Un mondo bucolico quindi, un vecchio Nuovo Mondo, dove sto Survivalist, come un colono post Mayflower, si è appropriato di un minuscolo podere con annesso appezzamento di terra e produce da sé, a chilometro zero, lo stretto necessario per sopravvivere, cioè per continuare ad esercitare la sua professione. Siamo tutti sotto il cielo però, e anche lui lo è, nello specifico non ha fatto i conti con l’altra metà del cielo, una collega Survivalist, due colleghe Survivalist, madre vecchiaccia e figlia pubescente, ed ecco il triangolo: lui, lei, la suocera. Straordinario e nuovissimo triangolo per il cinema inglese, non ricordo infatti altri esempi fulgidi di coppia con contrappeso di parentame al seguito, e qui Fingleton decolla, perché mette in scena il machismo, il titanismo dell’uomo solo e resistente, in contrapposizione al matriarcato che pure sarebbe la cifra delle società primitive, primitive survivaliste. L’incontro di Adamo e di Eva nasce sul filo del baratto ovviamente, cresce sul piano degli ormoni, accoppiamenti belluini reiterati, e mammà a sentire tutto nell’altra cameretta della baracca, con occhi che tradiscono pensieri strani, lubrichi, assassini, non è dato sapere. È tutta una questione di baricentro, se il legame di sangue sia più o meno forte del legame di cuore, o di sperma.

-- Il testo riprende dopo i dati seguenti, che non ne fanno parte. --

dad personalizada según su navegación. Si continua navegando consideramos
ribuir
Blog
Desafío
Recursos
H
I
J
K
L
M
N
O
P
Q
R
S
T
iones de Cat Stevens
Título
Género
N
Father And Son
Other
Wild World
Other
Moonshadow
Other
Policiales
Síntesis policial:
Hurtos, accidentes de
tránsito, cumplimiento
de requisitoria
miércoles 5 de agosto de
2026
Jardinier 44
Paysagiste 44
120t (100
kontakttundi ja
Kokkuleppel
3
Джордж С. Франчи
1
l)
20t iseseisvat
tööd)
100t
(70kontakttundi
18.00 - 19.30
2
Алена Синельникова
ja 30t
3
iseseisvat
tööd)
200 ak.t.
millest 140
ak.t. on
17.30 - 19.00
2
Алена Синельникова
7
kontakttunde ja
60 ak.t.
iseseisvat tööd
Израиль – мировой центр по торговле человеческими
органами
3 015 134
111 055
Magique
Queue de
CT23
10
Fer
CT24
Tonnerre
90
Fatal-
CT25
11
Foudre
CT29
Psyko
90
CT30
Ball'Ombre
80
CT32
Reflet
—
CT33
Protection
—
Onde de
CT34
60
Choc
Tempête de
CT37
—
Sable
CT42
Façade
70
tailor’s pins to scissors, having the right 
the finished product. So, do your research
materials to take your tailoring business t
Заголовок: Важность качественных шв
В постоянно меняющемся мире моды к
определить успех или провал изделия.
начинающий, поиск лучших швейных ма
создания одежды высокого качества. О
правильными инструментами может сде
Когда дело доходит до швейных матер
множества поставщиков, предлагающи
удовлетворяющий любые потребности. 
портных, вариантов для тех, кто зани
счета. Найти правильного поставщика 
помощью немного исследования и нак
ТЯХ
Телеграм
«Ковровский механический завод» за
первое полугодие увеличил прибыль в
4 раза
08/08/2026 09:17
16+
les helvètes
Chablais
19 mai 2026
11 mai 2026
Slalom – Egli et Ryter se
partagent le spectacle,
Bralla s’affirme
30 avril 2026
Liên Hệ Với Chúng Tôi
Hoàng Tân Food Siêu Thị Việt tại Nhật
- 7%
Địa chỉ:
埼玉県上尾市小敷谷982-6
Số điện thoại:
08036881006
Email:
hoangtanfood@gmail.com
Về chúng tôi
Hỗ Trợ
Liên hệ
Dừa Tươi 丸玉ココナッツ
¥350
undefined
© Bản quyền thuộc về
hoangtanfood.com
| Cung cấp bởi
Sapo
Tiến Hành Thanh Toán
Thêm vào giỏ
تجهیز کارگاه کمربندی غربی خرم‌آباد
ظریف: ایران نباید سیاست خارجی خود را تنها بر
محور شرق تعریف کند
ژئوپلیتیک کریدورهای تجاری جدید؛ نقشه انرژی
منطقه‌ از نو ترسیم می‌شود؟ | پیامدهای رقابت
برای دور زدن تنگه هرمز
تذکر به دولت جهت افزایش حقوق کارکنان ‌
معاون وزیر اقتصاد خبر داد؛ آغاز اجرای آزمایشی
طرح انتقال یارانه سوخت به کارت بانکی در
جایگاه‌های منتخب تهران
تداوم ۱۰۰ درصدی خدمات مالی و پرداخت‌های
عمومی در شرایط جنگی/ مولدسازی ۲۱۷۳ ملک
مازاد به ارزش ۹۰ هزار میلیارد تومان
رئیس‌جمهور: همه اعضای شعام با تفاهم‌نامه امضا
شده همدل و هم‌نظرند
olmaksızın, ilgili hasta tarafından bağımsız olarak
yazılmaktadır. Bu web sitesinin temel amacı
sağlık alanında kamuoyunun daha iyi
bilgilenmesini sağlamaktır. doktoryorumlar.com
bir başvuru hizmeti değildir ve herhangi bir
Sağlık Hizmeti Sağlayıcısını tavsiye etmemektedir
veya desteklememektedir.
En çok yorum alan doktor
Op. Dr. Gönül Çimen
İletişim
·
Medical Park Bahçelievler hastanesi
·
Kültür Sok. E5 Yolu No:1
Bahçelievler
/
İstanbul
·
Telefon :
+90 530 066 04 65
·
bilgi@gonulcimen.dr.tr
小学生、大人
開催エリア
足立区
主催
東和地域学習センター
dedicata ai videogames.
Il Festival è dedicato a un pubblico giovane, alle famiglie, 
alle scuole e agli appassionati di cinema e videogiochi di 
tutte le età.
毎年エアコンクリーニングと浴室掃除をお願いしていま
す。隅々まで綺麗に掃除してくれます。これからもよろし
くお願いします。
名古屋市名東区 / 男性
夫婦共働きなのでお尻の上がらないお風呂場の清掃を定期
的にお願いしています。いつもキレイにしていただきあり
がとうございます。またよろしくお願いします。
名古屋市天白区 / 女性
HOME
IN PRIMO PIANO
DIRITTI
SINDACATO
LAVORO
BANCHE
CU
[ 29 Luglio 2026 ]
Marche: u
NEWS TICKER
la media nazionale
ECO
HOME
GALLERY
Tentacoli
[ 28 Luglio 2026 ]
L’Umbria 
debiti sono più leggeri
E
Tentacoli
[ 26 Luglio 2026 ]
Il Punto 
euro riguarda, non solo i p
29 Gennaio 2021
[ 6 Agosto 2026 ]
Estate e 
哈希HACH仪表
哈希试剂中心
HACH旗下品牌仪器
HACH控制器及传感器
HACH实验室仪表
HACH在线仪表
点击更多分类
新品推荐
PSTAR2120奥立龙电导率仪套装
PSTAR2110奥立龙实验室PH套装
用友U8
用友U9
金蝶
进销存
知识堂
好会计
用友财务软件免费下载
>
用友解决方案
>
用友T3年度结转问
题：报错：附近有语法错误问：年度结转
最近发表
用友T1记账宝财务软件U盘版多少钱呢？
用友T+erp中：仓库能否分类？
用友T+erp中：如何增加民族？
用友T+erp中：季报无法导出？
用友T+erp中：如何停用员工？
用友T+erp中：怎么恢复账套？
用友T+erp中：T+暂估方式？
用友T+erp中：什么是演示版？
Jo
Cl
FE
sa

I problemi veri nascono perché la sovrappopolazione ha lasciato strascichi umani, quindi arrivano gli invasori, agguerriti come unni, e dove passano loro non cresce più erba, nemmeno più un seme del misero colono. Ora c’è poco da mangiare, a stento per due, figurarsi per tre, uno è di troppo, e qui Fingleton piazza un’altra stoccata, vira vero i Maestri Orientali ed è meraviglioso studiare quanta ostilità incrociata nasca nella strafamiglia, dove ognuno è homo homini lupus, che poi è la condizione umana essenziale descritta da Hobbes, filosofo di Inghilterra, di dove altro sennò. Qui The Survivalist diventa Onibaba, oppure un altro #daunideadiparkchanwook, e gli eventi progrediscono passando da un trend inerziale ad una progressiva caduta verticale, la terra si bagna di sangue di vittima sacrificale. nel grembo cresce il seme inquieto di un’altra bocca da sfamare. La fine arriva, ma non è nota, a me si cioè ma voi dovete ancora vedere il film, avete l’obbligo di guardarlo, allora vi dico solo che Fingleton sposa fino in fondo la Brit Distopia, sembra ammiccare al glocal I Figli degli Uomini invece ci porta nella Storia del suo popolo, guarda alle Enclosures, alla orrida nascita di una nuova borghesia mercantile, militarista, segregazionista, liberoscambista. Stay alone, Stay hungry, Stay British.